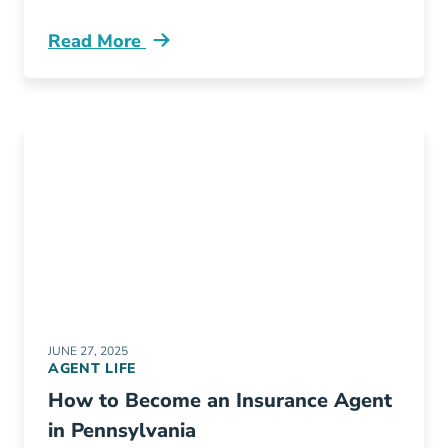
Read More
Pre License What Illinois Insurance Recruiter
JUNE 27, 2025
AGENT LIFE
How to Become an Insurance Agent
in Pennsylvania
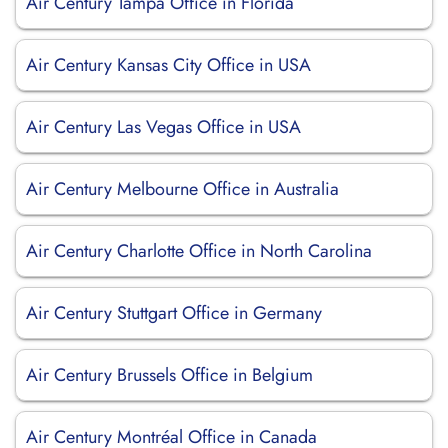
Air Century Tampa Office in Florida
Air Century Kansas City Office in USA
Air Century Las Vegas Office in USA
Air Century Melbourne Office in Australia
Air Century Charlotte Office in North Carolina
Air Century Stuttgart Office in Germany
Air Century Brussels Office in Belgium
Air Century Montréal Office in Canada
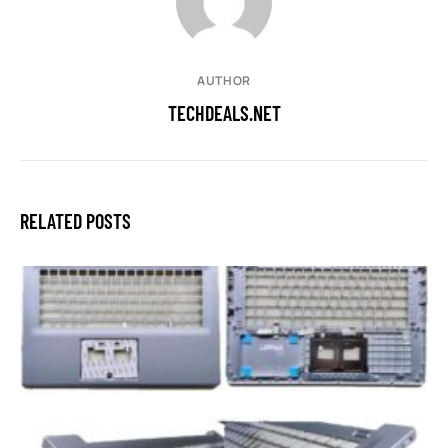
AUTHOR
TECHDEALS.NET
RELATED POSTS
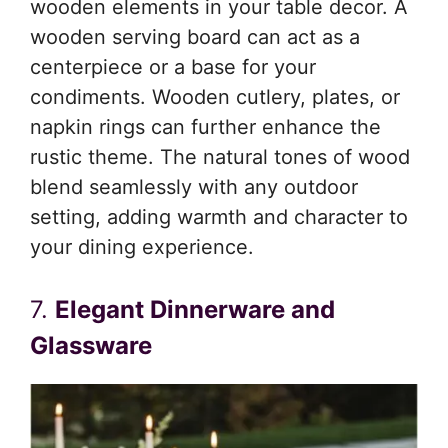
wooden elements in your table decor. A
wooden serving board can act as a
centerpiece or a base for your
condiments. Wooden cutlery, plates, or
napkin rings can further enhance the
rustic theme. The natural tones of wood
blend seamlessly with any outdoor
setting, adding warmth and character to
your dining experience.
7.
Elegant Dinnerware and
Glassware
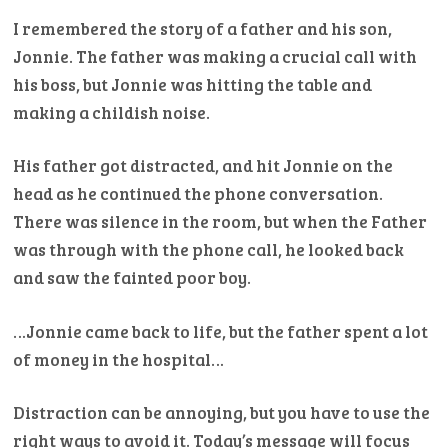
I remembered the story of a father and his son,
Jonnie. The father was making a crucial call with
his boss, but Jonnie was hitting the table and
making a childish noise.
His father got distracted, and hit Jonnie on the
head as he continued the phone conversation.
There was silence in the room, but when the Father
was through with the phone call, he looked back
and saw the fainted poor boy.
…Jonnie came back to life, but the father spent a lot
of money in the hospital…
Distraction can be annoying, but you have to use the
right ways to avoid it. Today’s message will focus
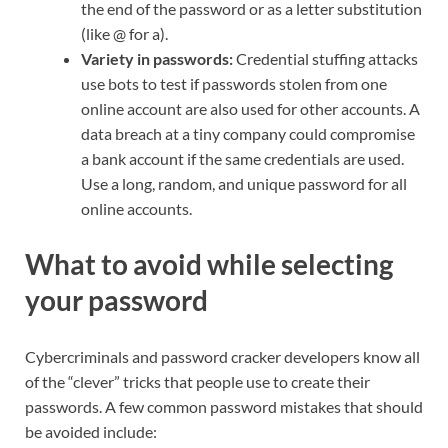
the end of the password or as a letter substitution
(like @ for a).
Variety in passwords:
Credential stuffing attacks
use bots to test if passwords stolen from one
online account are also used for other accounts. A
data breach at a tiny company could compromise
a bank account if the same credentials are used.
Use a long, random, and unique password for all
online accounts.
What to avoid while selecting
your password
Cybercriminals and password cracker developers know all
of the “clever” tricks that people use to create their
passwords. A few common password mistakes that should
be avoided include:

§ §

Could you reproduce word for word the stretch of the data from its start through the line containing "RELATED POSTS", leaving the pictures out?

Read More
Pre License What Illinois Insurance Recruiter
JUNE 27, 2025
AGENT LIFE
How to Become an Insurance Agent
in Pennsylvania
Air Century Tampa Office in Florida
Air Century Kansas City Office in USA
Air Century Las Vegas Office in USA
Air Century Melbourne Office in Australia
Air Century Charlotte Office in North Carolina
Air Century Stuttgart Office in Germany
Air Century Brussels Office in Belgium
Air Century Montréal Office in Canada
AUTHOR
TECHDEALS.NET
RELATED POSTS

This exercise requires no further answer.